-- Supplied records follows --

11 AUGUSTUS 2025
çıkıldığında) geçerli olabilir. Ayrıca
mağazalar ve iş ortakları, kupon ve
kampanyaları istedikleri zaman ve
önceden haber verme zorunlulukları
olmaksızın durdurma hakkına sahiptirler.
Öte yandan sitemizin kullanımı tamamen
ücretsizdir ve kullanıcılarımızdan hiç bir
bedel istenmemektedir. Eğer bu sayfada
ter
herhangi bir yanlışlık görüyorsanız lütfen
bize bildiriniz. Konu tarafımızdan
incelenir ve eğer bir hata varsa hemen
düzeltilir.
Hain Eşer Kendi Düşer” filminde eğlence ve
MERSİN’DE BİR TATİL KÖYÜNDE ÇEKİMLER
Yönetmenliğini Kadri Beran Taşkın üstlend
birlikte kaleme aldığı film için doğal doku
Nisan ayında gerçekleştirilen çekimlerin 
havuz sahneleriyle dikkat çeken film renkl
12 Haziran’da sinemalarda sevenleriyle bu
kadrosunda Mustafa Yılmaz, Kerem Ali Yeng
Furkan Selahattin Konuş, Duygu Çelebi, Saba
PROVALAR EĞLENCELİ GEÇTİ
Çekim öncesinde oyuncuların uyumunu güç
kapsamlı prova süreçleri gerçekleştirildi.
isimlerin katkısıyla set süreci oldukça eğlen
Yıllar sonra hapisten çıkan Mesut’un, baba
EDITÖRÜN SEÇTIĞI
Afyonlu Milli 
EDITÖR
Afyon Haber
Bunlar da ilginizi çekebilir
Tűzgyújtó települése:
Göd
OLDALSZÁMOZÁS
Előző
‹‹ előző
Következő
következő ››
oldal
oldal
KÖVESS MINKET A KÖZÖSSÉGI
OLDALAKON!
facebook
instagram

-- Supplied records concluded --

> _Exercise goal_:
The listing above should be printed again in full, unchanged.

> _Written reply_:
11 AUGUSTUS 2025
çıkıldığında) geçerli olabilir. Ayrıca
mağazalar ve iş ortakları, kupon ve
kampanyaları istedikleri zaman ve
önceden haber verme zorunlulukları
olmaksızın durdurma hakkına sahiptirler.
Öte yandan sitemizin kullanımı tamamen
ücretsizdir ve kullanıcılarımızdan hiç bir
bedel istenmemektedir. Eğer bu sayfada
ter
herhangi bir yanlışlık görüyorsanız lütfen
bize bildiriniz. Konu tarafımızdan
incelenir ve eğer bir hata varsa hemen
düzeltilir.
Hain Eşer Kendi Düşer” filminde eğlence ve
MERSİN’DE BİR TATİL KÖYÜNDE ÇEKİMLER
Yönetmenliğini Kadri Beran Taşkın üstlend
birlikte kaleme aldığı film için doğal doku
Nisan ayında gerçekleştirilen çekimlerin 
havuz sahneleriyle dikkat çeken film renkl
12 Haziran’da sinemalarda sevenleriyle bu
kadrosunda Mustafa Yılmaz, Kerem Ali Yeng
Furkan Selahattin Konuş, Duygu Çelebi, Saba
PROVALAR EĞLENCELİ GEÇTİ
Çekim öncesinde oyuncuların uyumunu güç
kapsamlı prova süreçleri gerçekleştirildi.
isimlerin katkısıyla set süreci oldukça eğlen
Yıllar sonra hapisten çıkan Mesut’un, baba
EDITÖRÜN SEÇTIĞI
Afyonlu Milli 
EDITÖR
Afyon Haber
Bunlar da ilginizi çekebilir
Tűzgyújtó települése:
Göd
OLDALSZÁMOZÁS
Előző
‹‹ előző
Következő
következő ››
oldal
oldal
KÖVESS MINKET A KÖZÖSSÉGI
OLDALAKON!
facebook
instagram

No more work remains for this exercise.